:: What is required ::
Please set down every entry below exactly as given.

--- Supplied data Enclosed Below ---

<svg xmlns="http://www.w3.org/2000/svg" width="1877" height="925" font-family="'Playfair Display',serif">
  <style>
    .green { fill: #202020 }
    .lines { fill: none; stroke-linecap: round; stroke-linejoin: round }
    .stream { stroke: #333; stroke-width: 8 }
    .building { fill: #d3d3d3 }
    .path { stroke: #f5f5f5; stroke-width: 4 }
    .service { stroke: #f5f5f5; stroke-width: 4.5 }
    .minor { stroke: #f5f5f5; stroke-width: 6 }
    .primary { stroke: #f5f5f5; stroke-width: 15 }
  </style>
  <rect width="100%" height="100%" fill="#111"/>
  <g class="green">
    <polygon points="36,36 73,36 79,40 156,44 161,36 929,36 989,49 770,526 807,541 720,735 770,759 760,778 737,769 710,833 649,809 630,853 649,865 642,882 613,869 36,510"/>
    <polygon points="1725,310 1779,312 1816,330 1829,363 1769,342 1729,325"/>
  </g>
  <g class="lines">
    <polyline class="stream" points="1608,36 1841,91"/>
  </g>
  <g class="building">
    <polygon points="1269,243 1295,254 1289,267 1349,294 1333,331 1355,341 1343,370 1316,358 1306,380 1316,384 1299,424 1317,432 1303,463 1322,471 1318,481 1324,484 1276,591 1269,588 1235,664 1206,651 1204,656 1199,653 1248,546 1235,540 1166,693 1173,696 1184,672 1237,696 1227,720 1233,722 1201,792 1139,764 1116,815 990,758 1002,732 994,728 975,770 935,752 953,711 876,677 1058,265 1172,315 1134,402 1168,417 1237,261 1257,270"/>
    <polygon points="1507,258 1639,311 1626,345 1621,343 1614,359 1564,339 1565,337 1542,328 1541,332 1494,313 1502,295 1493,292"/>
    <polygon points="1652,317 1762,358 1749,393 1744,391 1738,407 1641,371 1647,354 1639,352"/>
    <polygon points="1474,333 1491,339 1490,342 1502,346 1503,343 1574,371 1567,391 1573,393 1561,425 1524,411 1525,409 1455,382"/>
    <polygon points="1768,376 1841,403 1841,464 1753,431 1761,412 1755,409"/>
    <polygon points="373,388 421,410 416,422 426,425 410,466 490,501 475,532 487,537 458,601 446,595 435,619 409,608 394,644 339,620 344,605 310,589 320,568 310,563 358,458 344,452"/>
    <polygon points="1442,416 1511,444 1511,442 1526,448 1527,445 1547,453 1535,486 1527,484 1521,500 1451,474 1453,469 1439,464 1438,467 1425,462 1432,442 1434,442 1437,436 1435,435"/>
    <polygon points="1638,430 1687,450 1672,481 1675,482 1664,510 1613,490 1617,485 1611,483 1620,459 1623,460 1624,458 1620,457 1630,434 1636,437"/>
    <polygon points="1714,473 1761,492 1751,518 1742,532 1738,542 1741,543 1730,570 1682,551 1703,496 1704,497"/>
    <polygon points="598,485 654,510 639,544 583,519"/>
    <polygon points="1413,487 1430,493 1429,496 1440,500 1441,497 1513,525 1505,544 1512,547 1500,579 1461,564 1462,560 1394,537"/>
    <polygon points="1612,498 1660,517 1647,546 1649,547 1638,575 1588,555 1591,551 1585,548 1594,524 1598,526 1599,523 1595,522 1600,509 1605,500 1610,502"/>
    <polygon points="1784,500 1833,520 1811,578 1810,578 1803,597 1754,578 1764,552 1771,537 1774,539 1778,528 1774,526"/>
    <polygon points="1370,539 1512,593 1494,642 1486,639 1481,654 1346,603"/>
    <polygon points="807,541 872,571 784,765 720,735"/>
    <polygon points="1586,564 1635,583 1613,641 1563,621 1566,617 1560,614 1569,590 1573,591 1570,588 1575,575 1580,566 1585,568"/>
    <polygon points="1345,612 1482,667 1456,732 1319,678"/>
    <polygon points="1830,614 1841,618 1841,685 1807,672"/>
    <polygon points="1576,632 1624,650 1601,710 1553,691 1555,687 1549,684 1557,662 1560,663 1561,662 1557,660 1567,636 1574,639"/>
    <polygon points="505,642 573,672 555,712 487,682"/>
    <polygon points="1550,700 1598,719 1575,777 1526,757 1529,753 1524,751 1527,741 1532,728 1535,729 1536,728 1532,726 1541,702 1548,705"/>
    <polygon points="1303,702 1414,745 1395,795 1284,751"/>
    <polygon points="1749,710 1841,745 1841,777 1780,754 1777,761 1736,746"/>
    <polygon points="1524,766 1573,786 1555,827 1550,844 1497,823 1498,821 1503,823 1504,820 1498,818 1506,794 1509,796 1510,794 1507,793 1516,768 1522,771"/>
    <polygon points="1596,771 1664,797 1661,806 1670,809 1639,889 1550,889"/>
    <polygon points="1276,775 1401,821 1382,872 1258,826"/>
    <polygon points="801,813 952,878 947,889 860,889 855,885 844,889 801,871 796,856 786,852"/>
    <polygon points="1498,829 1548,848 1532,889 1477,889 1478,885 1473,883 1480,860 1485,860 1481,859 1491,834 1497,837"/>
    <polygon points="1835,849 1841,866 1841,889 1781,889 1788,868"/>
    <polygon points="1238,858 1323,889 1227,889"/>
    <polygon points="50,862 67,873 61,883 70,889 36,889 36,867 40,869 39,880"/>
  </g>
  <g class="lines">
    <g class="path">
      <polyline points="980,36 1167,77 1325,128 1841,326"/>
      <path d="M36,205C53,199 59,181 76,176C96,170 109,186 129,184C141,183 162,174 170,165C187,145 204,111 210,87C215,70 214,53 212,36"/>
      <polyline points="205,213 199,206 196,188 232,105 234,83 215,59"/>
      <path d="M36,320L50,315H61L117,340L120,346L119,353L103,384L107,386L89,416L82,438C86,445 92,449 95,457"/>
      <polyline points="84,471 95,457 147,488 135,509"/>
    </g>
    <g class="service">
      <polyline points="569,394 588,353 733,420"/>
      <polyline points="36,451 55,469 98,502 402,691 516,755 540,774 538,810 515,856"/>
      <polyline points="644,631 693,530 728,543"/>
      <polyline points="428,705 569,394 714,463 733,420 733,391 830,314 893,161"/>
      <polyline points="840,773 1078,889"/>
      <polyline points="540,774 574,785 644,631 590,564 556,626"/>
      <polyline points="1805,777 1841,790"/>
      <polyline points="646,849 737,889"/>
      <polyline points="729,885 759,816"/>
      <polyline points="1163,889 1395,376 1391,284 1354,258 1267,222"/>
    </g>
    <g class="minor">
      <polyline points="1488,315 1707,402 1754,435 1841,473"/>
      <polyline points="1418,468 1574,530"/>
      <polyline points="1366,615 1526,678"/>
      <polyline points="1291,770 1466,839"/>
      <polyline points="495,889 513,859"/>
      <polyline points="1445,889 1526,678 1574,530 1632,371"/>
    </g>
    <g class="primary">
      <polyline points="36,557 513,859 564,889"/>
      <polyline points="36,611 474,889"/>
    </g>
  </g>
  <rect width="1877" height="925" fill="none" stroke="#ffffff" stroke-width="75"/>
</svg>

--- End of Enclosed Supplied data ---

:: Reply to the task ::
<svg xmlns="http://www.w3.org/2000/svg" width="1877" height="925" font-family="'Playfair Display',serif">
  <style>
    .green { fill: #202020 }
    .lines { fill: none; stroke-linecap: round; stroke-linejoin: round }
    .stream { stroke: #333; stroke-width: 8 }
    .building { fill: #d3d3d3 }
    .path { stroke: #f5f5f5; stroke-width: 4 }
    .service { stroke: #f5f5f5; stroke-width: 4.5 }
    .minor { stroke: #f5f5f5; stroke-width: 6 }
    .primary { stroke: #f5f5f5; stroke-width: 15 }
  </style>
  <rect width="100%" height="100%" fill="#111"/>
  <g class="green">
    <polygon points="36,36 73,36 79,40 156,44 161,36 929,36 989,49 770,526 807,541 720,735 770,759 760,778 737,769 710,833 649,809 630,853 649,865 642,882 613,869 36,510"/>
    <polygon points="1725,310 1779,312 1816,330 1829,363 1769,342 1729,325"/>
  </g>
  <g class="lines">
    <polyline class="stream" points="1608,36 1841,91"/>
  </g>
  <g class="building">
    <polygon points="1269,243 1295,254 1289,267 1349,294 1333,331 1355,341 1343,370 1316,358 1306,380 1316,384 1299,424 1317,432 1303,463 1322,471 1318,481 1324,484 1276,591 1269,588 1235,664 1206,651 1204,656 1199,653 1248,546 1235,540 1166,693 1173,696 1184,672 1237,696 1227,720 1233,722 1201,792 1139,764 1116,815 990,758 1002,732 994,728 975,770 935,752 953,711 876,677 1058,265 1172,315 1134,402 1168,417 1237,261 1257,270"/>
    <polygon points="1507,258 1639,311 1626,345 1621,343 1614,359 1564,339 1565,337 1542,328 1541,332 1494,313 1502,295 1493,292"/>
    <polygon points="1652,317 1762,358 1749,393 1744,391 1738,407 1641,371 1647,354 1639,352"/>
    <polygon points="1474,333 1491,339 1490,342 1502,346 1503,343 1574,371 1567,391 1573,393 1561,425 1524,411 1525,409 1455,382"/>
    <polygon points="1768,376 1841,403 1841,464 1753,431 1761,412 1755,409"/>
    <polygon points="373,388 421,410 416,422 426,425 410,466 490,501 475,532 487,537 458,601 446,595 435,619 409,608 394,644 339,620 344,605 310,589 320,568 310,563 358,458 344,452"/>
    <polygon points="1442,416 1511,444 1511,442 1526,448 1527,445 1547,453 1535,486 1527,484 1521,500 1451,474 1453,469 1439,464 1438,467 1425,462 1432,442 1434,442 1437,436 1435,435"/>
    <polygon points="1638,430 1687,450 1672,481 1675,482 1664,510 1613,490 1617,485 1611,483 1620,459 1623,460 1624,458 1620,457 1630,434 1636,437"/>
    <polygon points="1714,473 1761,492 1751,518 1742,532 1738,542 1741,543 1730,570 1682,551 1703,496 1704,497"/>
    <polygon points="598,485 654,510 639,544 583,519"/>
    <polygon points="1413,487 1430,493 1429,496 1440,500 1441,497 1513,525 1505,544 1512,547 1500,579 1461,564 1462,560 1394,537"/>
    <polygon points="1612,498 1660,517 1647,546 1649,547 1638,575 1588,555 1591,551 1585,548 1594,524 1598,526 1599,523 1595,522 1600,509 1605,500 1610,502"/>
    <polygon points="1784,500 1833,520 1811,578 1810,578 1803,597 1754,578 1764,552 1771,537 1774,539 1778,528 1774,526"/>
    <polygon points="1370,539 1512,593 1494,642 1486,639 1481,654 1346,603"/>
    <polygon points="807,541 872,571 784,765 720,735"/>
    <polygon points="1586,564 1635,583 1613,641 1563,621 1566,617 1560,614 1569,590 1573,591 1570,588 1575,575 1580,566 1585,568"/>
    <polygon points="1345,612 1482,667 1456,732 1319,678"/>
    <polygon points="1830,614 1841,618 1841,685 1807,672"/>
    <polygon points="1576,632 1624,650 1601,710 1553,691 1555,687 1549,684 1557,662 1560,663 1561,662 1557,660 1567,636 1574,639"/>
    <polygon points="505,642 573,672 555,712 487,682"/>
    <polygon points="1550,700 1598,719 1575,777 1526,757 1529,753 1524,751 1527,741 1532,728 1535,729 1536,728 1532,726 1541,702 1548,705"/>
    <polygon points="1303,702 1414,745 1395,795 1284,751"/>
    <polygon points="1749,710 1841,745 1841,777 1780,754 1777,761 1736,746"/>
    <polygon points="1524,766 1573,786 1555,827 1550,844 1497,823 1498,821 1503,823 1504,820 1498,818 1506,794 1509,796 1510,794 1507,793 1516,768 1522,771"/>
    <polygon points="1596,771 1664,797 1661,806 1670,809 1639,889 1550,889"/>
    <polygon points="1276,775 1401,821 1382,872 1258,826"/>
    <polygon points="801,813 952,878 947,889 860,889 855,885 844,889 801,871 796,856 786,852"/>
    <polygon points="1498,829 1548,848 1532,889 1477,889 1478,885 1473,883 1480,860 1485,860 1481,859 1491,834 1497,837"/>
    <polygon points="1835,849 1841,866 1841,889 1781,889 1788,868"/>
    <polygon points="1238,858 1323,889 1227,889"/>
    <polygon points="50,862 67,873 61,883 70,889 36,889 36,867 40,869 39,880"/>
  </g>
  <g class="lines">
    <g class="path">
      <polyline points="980,36 1167,77 1325,128 1841,326"/>
      <path d="M36,205C53,199 59,181 76,176C96,170 109,186 129,184C141,183 162,174 170,165C187,145 204,111 210,87C215,70 214,53 212,36"/>
      <polyline points="205,213 199,206 196,188 232,105 234,83 215,59"/>
      <path d="M36,320L50,315H61L117,340L120,346L119,353L103,384L107,386L89,416L82,438C86,445 92,449 95,457"/>
      <polyline points="84,471 95,457 147,488 135,509"/>
    </g>
    <g class="service">
      <polyline points="569,394 588,353 733,420"/>
      <polyline points="36,451 55,469 98,502 402,691 516,755 540,774 538,810 515,856"/>
      <polyline points="644,631 693,530 728,543"/>
      <polyline points="428,705 569,394 714,463 733,420 733,391 830,314 893,161"/>
      <polyline points="840,773 1078,889"/>
      <polyline points="540,774 574,785 644,631 590,564 556,626"/>
      <polyline points="1805,777 1841,790"/>
      <polyline points="646,849 737,889"/>
      <polyline points="729,885 759,816"/>
      <polyline points="1163,889 1395,376 1391,284 1354,258 1267,222"/>
    </g>
    <g class="minor">
      <polyline points="1488,315 1707,402 1754,435 1841,473"/>
      <polyline points="1418,468 1574,530"/>
      <polyline points="1366,615 1526,678"/>
      <polyline points="1291,770 1466,839"/>
      <polyline points="495,889 513,859"/>
      <polyline points="1445,889 1526,678 1574,530 1632,371"/>
    </g>
    <g class="primary">
      <polyline points="36,557 513,859 564,889"/>
      <polyline points="36,611 474,889"/>
    </g>
  </g>
  <rect width="1877" height="925" fill="none" stroke="#ffffff" stroke-width="75"/>
</svg>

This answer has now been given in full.